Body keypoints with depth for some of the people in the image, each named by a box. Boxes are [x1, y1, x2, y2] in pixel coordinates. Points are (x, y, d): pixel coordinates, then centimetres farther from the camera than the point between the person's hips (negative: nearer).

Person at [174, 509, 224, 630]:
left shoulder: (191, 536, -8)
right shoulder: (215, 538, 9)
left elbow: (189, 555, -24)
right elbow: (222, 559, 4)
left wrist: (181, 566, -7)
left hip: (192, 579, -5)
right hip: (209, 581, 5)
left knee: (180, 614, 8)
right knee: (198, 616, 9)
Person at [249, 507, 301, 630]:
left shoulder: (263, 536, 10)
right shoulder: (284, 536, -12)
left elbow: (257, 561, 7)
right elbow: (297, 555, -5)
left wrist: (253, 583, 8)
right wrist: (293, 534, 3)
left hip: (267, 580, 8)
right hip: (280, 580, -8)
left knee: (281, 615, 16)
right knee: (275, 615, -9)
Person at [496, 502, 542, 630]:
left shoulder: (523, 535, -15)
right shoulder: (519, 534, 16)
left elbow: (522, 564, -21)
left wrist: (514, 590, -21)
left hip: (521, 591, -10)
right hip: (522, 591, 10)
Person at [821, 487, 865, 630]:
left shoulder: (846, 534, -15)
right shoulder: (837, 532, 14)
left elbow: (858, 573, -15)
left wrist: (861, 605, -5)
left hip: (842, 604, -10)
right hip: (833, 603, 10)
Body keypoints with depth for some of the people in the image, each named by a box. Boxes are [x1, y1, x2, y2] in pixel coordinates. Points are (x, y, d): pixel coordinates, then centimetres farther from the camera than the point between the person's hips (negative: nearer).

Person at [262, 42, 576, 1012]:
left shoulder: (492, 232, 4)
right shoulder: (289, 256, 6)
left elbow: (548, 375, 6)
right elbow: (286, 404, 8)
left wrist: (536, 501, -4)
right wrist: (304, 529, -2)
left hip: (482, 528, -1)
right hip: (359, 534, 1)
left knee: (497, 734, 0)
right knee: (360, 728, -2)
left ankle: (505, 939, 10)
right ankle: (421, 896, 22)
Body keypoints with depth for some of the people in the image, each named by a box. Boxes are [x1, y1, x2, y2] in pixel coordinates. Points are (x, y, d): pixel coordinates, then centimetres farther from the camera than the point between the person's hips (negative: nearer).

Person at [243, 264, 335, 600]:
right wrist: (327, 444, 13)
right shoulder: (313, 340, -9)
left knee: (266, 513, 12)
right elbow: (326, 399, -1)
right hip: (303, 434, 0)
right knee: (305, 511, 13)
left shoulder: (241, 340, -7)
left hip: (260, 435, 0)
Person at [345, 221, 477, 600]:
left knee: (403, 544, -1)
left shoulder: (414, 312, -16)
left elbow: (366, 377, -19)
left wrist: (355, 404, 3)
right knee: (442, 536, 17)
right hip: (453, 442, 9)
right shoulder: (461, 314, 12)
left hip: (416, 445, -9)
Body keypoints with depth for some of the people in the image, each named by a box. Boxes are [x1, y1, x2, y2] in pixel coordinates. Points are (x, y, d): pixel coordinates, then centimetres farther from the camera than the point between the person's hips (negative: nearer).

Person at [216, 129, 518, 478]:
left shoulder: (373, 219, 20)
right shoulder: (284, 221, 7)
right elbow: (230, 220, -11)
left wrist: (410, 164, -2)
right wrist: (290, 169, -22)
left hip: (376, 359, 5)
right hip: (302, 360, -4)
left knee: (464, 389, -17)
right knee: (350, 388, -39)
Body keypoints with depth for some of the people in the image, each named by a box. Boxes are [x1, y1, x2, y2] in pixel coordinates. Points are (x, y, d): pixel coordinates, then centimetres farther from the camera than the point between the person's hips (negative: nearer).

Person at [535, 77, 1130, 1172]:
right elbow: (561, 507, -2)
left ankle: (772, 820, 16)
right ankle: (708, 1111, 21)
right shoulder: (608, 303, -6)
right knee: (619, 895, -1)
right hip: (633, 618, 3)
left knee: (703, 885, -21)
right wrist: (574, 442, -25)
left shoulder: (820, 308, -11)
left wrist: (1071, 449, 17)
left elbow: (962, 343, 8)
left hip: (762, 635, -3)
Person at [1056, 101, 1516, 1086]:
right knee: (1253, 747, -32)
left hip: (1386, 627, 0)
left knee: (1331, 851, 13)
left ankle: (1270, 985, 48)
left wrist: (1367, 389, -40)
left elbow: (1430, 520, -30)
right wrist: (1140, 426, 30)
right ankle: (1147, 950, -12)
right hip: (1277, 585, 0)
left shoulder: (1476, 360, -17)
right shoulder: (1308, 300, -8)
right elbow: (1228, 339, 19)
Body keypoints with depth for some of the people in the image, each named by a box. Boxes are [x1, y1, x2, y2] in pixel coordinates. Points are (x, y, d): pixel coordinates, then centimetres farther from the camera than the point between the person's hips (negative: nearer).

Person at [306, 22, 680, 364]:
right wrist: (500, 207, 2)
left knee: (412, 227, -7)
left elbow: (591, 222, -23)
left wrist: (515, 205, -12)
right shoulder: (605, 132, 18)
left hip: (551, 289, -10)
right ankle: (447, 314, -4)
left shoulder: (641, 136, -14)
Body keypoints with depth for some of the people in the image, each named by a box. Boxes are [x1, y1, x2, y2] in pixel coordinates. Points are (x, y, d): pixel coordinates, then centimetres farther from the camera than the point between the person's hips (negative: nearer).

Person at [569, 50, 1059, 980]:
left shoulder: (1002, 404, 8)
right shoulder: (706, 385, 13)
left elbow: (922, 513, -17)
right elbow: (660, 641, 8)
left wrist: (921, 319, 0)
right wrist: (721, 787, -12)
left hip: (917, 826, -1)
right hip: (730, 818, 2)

PROBLEM TO WORK ON: Work out how many lines in the records above contain the word "ankle", and reply with that number alone.

EXPECTED OUTPUT: 7